» **GOAL**
Could you render every line of the items below as a Markdown table with two columns, n for the row number and Line for the line itself, leaving out any blank lines?
——————
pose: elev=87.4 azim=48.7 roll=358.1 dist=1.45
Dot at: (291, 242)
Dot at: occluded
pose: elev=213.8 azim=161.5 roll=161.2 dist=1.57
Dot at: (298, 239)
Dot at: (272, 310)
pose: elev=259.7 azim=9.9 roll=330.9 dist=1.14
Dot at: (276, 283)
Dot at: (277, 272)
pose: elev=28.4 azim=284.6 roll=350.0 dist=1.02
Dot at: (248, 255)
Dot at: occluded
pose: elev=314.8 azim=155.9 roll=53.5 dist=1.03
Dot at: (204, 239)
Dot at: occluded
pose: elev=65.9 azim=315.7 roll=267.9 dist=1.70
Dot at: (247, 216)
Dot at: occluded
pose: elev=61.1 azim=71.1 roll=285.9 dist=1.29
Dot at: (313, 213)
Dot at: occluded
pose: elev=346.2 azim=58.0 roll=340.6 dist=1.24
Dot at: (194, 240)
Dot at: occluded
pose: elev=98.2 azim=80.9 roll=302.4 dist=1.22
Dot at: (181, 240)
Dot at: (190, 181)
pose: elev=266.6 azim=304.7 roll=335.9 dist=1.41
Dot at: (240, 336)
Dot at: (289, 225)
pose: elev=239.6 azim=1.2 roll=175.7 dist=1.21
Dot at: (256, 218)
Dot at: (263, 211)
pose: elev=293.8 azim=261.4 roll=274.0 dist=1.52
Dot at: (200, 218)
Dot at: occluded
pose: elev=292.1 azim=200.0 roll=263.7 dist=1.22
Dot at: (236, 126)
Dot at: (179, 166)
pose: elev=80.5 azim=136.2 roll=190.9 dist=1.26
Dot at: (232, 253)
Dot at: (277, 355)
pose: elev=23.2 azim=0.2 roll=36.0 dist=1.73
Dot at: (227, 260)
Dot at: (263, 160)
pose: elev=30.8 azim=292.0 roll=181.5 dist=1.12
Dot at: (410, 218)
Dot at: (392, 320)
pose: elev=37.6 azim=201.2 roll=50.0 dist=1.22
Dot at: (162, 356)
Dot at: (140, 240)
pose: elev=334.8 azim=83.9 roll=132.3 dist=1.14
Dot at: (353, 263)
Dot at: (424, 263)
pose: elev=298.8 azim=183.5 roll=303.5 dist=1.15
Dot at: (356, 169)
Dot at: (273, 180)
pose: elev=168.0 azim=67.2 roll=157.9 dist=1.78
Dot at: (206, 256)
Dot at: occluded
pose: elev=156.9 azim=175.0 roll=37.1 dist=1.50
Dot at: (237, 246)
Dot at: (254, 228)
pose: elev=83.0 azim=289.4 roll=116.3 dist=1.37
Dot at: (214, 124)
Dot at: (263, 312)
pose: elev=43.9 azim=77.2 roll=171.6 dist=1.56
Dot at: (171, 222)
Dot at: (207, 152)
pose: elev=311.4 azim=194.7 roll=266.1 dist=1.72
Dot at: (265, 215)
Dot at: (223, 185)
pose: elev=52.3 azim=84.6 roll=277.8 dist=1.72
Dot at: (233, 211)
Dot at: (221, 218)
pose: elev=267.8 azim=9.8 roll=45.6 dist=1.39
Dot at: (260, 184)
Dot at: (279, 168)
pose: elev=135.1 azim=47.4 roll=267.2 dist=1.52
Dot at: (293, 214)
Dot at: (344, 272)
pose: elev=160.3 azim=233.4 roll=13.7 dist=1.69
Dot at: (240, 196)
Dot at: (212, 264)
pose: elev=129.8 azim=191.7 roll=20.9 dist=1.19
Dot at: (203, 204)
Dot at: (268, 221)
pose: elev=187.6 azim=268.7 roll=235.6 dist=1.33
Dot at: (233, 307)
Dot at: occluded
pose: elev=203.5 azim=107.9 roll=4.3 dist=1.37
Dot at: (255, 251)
——————
» **RIGHT ANSWER**
| n | Line |
|---|---|
| 1 | pose: elev=87.4 azim=48.7 roll=358.1 dist=1.45 |
| 2 | Dot at: (291, 242) |
| 3 | Dot at: occluded |
| 4 | pose: elev=213.8 azim=161.5 roll=161.2 dist=1.57 |
| 5 | Dot at: (298, 239) |
| 6 | Dot at: (272, 310) |
| 7 | pose: elev=259.7 azim=9.9 roll=330.9 dist=1.14 |
| 8 | Dot at: (276, 283) |
| 9 | Dot at: (277, 272) |
| 10 | pose: elev=28.4 azim=284.6 roll=350.0 dist=1.02 |
| 11 | Dot at: (248, 255) |
| 12 | Dot at: occluded |
| 13 | pose: elev=314.8 azim=155.9 roll=53.5 dist=1.03 |
| 14 | Dot at: (204, 239) |
| 15 | Dot at: occluded |
| 16 | pose: elev=65.9 azim=315.7 roll=267.9 dist=1.70 |
| 17 | Dot at: (247, 216) |
| 18 | Dot at: occluded |
| 19 | pose: elev=61.1 azim=71.1 roll=285.9 dist=1.29 |
| 20 | Dot at: (313, 213) |
| 21 | Dot at: occluded |
| 22 | pose: elev=346.2 azim=58.0 roll=340.6 dist=1.24 |
| 23 | Dot at: (194, 240) |
| 24 | Dot at: occluded |
| 25 | pose: elev=98.2 azim=80.9 roll=302.4 dist=1.22 |
| 26 | Dot at: (181, 240) |
| 27 | Dot at: (190, 181) |
| 28 | pose: elev=266.6 azim=304.7 roll=335.9 dist=1.41 |
| 29 | Dot at: (240, 336) |
| 30 | Dot at: (289, 225) |
| 31 | pose: elev=239.6 azim=1.2 roll=175.7 dist=1.21 |
| 32 | Dot at: (256, 218) |
| 33 | Dot at: (263, 211) |
| 34 | pose: elev=293.8 azim=261.4 roll=274.0 dist=1.52 |
| 35 | Dot at: (200, 218) |
| 36 | Dot at: occluded |
| 37 | pose: elev=292.1 azim=200.0 roll=263.7 dist=1.22 |
| 38 | Dot at: (236, 126) |
| 39 | Dot at: (179, 166) |
| 40 | pose: elev=80.5 azim=136.2 roll=190.9 dist=1.26 |
| 41 | Dot at: (232, 253) |
| 42 | Dot at: (277, 355) |
| 43 | pose: elev=23.2 azim=0.2 roll=36.0 dist=1.73 |
| 44 | Dot at: (227, 260) |
| 45 | Dot at: (263, 160) |
| 46 | pose: elev=30.8 azim=292.0 roll=181.5 dist=1.12 |
| 47 | Dot at: (410, 218) |
| 48 | Dot at: (392, 320) |
| 49 | pose: elev=37.6 azim=201.2 roll=50.0 dist=1.22 |
| 50 | Dot at: (162, 356) |
| 51 | Dot at: (140, 240) |
| 52 | pose: elev=334.8 azim=83.9 roll=132.3 dist=1.14 |
| 53 | Dot at: (353, 263) |
| 54 | Dot at: (424, 263) |
| 55 | pose: elev=298.8 azim=183.5 roll=303.5 dist=1.15 |
| 56 | Dot at: (356, 169) |
| 57 | Dot at: (273, 180) |
| 58 | pose: elev=168.0 azim=67.2 roll=157.9 dist=1.78 |
| 59 | Dot at: (206, 256) |
| 60 | Dot at: occluded |
| 61 | pose: elev=156.9 azim=175.0 roll=37.1 dist=1.50 |
| 62 | Dot at: (237, 246) |
| 63 | Dot at: (254, 228) |
| 64 | pose: elev=83.0 azim=289.4 roll=116.3 dist=1.37 |
| 65 | Dot at: (214, 124) |
| 66 | Dot at: (263, 312) |
| 67 | pose: elev=43.9 azim=77.2 roll=171.6 dist=1.56 |
| 68 | Dot at: (171, 222) |
| 69 | Dot at: (207, 152) |
| 70 | pose: elev=311.4 azim=194.7 roll=266.1 dist=1.72 |
| 71 | Dot at: (265, 215) |
| 72 | Dot at: (223, 185) |
| 73 | pose: elev=52.3 azim=84.6 roll=277.8 dist=1.72 |
| 74 | Dot at: (233, 211) |
| 75 | Dot at: (221, 218) |
| 76 | pose: elev=267.8 azim=9.8 roll=45.6 dist=1.39 |
| 77 | Dot at: (260, 184) |
| 78 | Dot at: (279, 168) |
| 79 | pose: elev=135.1 azim=47.4 roll=267.2 dist=1.52 |
| 80 | Dot at: (293, 214) |
| 81 | Dot at: (344, 272) |
| 82 | pose: elev=160.3 azim=233.4 roll=13.7 dist=1.69 |
| 83 | Dot at: (240, 196) |
| 84 | Dot at: (212, 264) |
| 85 | pose: elev=129.8 azim=191.7 roll=20.9 dist=1.19 |
| 86 | Dot at: (203, 204) |
| 87 | Dot at: (268, 221) |
| 88 | pose: elev=187.6 azim=268.7 roll=235.6 dist=1.33 |
| 89 | Dot at: (233, 307) |
| 90 | Dot at: occluded |
| 91 | pose: elev=203.5 azim=107.9 roll=4.3 dist=1.37 |
| 92 | Dot at: (255, 251) |